JuliaAI / MLJModelInterface.jl

Lightweight package to interface with MLJ
MIT License
37 stars 8 forks source link

invalid model parameters should either error or keep user arguments #162

Open ExpandingMan opened 2 years ago

ExpandingMan commented 2 years ago

I noticed today that if a model constructor fails parameter validation it reverts to the default with a warning.

I find this behavior confusing. Normally invalid constructors lead to an error. Alternatively, I can imagine getting frustrated if an overzealous maintainer improperly restricted a parameter range, in which case the thing to do would be to allow the user-provided argument with an error. Either way, reverting to the default seems like a very strange behavior, thoughts?

ablaom commented 2 years ago

This makes sense. As far as changing the behaviour of the @mlj_model macro, that will have to wait for the next breaking release, which won't be for a while.

ExpandingMan commented 1 year ago

We hit another issue today which is related to this but not the same, see here and here.

I propose that always storing all parameters, while perhaps having noble intention, is likely to eternally be fraught with issues in practice. It just requires too much maintenance. Ideally, every model would ultimately provide access to its parameters, but sadly, this is not reality.

Note that, in addition to whatever issues that might have come up, there is probably a lot of extra effort spent in all the interfaces trying to keep things consistent that hasn't necessarily resulted in any issues being opened. Certainly I felt there were a lot of parameter acrobatics involved in MLJXGBoostInterface.jl as is evidenced in its current master.

It's not clear to me whether this issue has caused frustration for many others, but it's something I've been burned by a number of times as evidenced by this thread. I'm also not sure whether any decision should be made here without serious breakage, but it's probably worth thinking about.

ablaom commented 1 year ago

Thanks @ExpandingMan for these further thoughts. Sorry to hear about the parameter woes.
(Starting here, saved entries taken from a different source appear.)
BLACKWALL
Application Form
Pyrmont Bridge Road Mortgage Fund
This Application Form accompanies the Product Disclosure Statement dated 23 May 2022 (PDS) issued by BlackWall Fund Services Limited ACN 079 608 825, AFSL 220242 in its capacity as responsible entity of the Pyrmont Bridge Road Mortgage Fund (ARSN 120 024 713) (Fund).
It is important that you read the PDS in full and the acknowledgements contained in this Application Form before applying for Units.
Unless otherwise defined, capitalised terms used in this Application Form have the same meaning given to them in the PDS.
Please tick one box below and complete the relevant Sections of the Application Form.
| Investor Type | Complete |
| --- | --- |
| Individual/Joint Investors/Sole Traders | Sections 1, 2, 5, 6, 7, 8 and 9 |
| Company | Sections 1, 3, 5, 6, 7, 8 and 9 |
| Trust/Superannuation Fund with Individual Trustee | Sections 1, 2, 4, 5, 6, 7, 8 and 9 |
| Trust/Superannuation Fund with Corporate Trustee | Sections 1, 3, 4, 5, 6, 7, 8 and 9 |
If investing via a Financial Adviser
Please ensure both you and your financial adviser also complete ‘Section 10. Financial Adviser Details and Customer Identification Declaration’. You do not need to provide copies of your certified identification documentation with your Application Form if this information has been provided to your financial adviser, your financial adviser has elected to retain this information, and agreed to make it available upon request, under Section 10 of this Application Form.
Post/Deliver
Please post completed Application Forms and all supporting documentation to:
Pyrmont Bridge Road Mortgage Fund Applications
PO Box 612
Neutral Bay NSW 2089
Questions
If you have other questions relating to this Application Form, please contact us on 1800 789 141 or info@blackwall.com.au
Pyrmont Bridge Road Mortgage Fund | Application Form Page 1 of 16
Gradient boosters have a lot of them, that's for sure.

In my experience maintaining the MLJ ecosystem, this maintenance concern is particular to XGBoost, because it has so many parameters and because it wraps an algorithm in another language. In EvoTrees.jl the core algorithm struct, and the MLJ struct are the same, so there's no problem there. Most non booster models rarely have more than half a dozen parameters - maybe 10 or 11 at tops. Generally, when we've had to change the parameters or documentation it's been because of a breaking change to the core package that we had to deal with anyway.

On balance, I think the advantages of storing all the parameters in the stuct outweigh the maintenance concerns, painful as they are in you own case.

ExpandingMan commented 1 year ago

Fair enough. Seems like one of those things for which there is no good option, other than maybe raising awareness in packages that implement models to please be more transparent with model parameters as other interfaces probably want to know about them.